Like Nazi Germany 80 years into the future, the high command of the South won’t surrender until their armies are too beaten down to fight any more.

The major difference between the defeated South of 1865 and the defeated Germany of 1945, is this: The South was allowed to build a beautiful myth of a glorious “Lost Cause,” epitomized by the Margaret Mitchell novel, Gone With the Wind.

In that telling, dutiful slaves were well-treated by kindly masters.  Southern aristocrats wore white suits and their slender-waisted ladies wore long dresses, carried parisols and said “fiddle-dee-dee” to young, handsome suitors.

One million people attended the premier of the movie version in Atlanta on December 15, 1939.

The celebration featured stars from the film, receptions, thousands of Confederate flags, false antebellum fronts on stores and homes, and a costume ball.

In keeping with Southern racial tradition, Hattie McDaniel and the other black actors from the film were barred from attending the premiere.  Upon learning this, Clark Gable threatened to boycott the event. McDaniel convinced him to attend.

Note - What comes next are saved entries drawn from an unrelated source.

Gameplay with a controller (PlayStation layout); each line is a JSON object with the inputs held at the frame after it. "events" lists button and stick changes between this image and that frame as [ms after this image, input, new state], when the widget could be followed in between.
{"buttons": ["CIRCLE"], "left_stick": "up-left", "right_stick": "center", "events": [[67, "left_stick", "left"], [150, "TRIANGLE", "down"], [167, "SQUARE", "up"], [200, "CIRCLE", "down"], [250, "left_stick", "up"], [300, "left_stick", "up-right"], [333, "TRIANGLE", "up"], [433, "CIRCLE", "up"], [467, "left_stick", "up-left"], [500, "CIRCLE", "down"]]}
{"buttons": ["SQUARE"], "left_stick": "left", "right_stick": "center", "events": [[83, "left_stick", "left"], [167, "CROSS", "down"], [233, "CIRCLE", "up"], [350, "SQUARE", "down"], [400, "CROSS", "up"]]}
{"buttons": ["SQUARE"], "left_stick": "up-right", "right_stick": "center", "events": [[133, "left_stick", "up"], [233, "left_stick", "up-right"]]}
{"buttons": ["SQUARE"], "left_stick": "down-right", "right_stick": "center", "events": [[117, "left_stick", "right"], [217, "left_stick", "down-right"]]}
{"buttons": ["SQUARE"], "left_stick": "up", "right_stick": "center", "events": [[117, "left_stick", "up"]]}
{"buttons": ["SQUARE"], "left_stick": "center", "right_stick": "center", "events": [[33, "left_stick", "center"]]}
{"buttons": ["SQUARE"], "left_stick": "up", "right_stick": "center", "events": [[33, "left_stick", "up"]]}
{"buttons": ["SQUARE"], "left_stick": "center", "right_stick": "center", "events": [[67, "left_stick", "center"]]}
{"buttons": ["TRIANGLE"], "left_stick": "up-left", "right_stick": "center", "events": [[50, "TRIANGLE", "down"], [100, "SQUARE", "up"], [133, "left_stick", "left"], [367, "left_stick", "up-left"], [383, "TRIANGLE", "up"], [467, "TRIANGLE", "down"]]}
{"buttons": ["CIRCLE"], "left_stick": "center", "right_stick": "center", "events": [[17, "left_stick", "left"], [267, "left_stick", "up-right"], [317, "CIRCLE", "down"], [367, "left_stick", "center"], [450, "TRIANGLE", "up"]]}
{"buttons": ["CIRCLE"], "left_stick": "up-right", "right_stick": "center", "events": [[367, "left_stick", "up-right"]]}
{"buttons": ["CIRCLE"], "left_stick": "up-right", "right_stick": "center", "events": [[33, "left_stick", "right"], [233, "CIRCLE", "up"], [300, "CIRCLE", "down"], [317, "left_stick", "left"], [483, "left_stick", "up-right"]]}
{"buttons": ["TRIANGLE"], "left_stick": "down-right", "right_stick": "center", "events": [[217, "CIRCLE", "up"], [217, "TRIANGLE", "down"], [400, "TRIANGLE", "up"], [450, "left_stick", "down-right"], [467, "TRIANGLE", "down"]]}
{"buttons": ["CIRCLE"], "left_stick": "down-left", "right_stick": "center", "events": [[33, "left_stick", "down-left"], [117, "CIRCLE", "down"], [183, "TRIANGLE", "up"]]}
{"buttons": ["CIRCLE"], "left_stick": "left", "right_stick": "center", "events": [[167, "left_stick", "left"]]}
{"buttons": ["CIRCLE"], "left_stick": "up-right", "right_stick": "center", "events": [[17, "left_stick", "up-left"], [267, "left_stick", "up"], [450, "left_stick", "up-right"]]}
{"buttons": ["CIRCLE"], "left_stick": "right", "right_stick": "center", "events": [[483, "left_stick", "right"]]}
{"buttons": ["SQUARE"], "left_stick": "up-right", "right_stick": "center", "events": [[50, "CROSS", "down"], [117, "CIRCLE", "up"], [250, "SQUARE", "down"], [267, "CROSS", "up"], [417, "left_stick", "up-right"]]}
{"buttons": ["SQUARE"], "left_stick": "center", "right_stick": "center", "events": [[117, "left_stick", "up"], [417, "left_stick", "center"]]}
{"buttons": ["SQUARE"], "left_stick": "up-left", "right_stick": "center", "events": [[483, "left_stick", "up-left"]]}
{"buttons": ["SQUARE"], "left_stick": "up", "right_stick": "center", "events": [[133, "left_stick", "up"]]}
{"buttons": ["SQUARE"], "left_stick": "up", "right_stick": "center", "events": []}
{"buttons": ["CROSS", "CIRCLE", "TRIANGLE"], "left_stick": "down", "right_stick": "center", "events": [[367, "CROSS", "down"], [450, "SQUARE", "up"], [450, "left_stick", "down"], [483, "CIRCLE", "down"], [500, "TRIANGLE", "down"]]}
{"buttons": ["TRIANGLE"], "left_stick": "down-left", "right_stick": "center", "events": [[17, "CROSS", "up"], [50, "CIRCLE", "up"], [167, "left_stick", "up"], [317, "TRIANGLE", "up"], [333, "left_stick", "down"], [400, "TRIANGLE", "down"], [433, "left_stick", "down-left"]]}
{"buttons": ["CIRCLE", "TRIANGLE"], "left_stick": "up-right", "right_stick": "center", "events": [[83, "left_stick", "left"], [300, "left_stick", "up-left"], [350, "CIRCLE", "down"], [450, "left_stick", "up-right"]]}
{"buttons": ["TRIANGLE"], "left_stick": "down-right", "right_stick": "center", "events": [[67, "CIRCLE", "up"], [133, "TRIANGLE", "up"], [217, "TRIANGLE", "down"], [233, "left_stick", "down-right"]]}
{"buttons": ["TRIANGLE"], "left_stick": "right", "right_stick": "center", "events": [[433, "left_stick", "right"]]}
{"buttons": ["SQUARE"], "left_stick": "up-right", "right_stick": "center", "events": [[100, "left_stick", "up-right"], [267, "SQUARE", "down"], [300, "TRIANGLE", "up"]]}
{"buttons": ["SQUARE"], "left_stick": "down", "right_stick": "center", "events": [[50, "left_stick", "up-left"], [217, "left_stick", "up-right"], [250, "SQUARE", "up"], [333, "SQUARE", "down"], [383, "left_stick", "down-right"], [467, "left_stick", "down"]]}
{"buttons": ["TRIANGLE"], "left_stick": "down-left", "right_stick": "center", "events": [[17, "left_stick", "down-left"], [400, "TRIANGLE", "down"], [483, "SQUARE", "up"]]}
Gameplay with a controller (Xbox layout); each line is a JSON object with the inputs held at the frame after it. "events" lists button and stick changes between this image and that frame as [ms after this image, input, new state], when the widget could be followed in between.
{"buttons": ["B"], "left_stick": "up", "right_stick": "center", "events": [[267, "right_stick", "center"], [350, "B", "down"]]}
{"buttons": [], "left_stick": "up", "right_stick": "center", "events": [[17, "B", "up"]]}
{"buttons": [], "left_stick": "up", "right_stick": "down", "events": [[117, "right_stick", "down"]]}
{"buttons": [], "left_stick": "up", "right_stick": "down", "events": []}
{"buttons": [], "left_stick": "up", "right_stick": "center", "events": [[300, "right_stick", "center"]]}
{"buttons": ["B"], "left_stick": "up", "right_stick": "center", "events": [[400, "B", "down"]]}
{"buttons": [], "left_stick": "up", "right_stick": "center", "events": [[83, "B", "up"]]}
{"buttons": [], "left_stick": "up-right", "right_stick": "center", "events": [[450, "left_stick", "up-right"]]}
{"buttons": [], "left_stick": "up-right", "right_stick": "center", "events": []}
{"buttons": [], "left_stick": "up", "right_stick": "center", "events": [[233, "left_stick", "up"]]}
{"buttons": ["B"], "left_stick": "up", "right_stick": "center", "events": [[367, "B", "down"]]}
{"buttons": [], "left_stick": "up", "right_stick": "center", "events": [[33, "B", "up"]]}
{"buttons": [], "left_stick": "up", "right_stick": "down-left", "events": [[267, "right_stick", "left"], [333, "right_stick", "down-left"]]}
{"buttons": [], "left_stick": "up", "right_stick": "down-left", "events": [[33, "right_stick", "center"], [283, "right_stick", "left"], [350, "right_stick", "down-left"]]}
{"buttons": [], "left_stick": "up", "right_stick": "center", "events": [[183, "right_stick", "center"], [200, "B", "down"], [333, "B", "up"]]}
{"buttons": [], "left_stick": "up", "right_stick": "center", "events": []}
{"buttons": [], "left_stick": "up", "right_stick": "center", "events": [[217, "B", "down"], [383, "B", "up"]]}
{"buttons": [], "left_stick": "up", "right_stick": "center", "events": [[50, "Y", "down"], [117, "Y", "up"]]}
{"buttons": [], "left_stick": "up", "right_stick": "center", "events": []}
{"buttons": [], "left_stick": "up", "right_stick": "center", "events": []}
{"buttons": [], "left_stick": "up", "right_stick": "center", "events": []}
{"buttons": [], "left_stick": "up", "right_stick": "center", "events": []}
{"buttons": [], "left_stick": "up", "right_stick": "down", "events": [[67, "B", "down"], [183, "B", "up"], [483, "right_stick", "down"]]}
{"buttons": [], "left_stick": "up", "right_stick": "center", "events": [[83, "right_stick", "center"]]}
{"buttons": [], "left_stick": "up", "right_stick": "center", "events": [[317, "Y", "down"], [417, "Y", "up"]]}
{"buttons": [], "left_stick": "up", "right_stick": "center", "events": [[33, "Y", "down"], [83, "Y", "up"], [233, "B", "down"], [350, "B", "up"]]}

When today’s Southerners fly Confederate flags and speak of “preserving our traditions,” they are actually celebrating their long-banned peculiar” institution.”

By contrast, post-World War II Germany outlawed symbols from the Nazi-era, such as the swastika and the “Heil Hitler” salute, and made Holocaust denial punishable by imprisonment.

America has refused to confront its own shameful past so directly.  But Americans can be grateful that Steven Spielberg has had the courage to serve up a long-overdue and much needed lesson in past–and still current–history.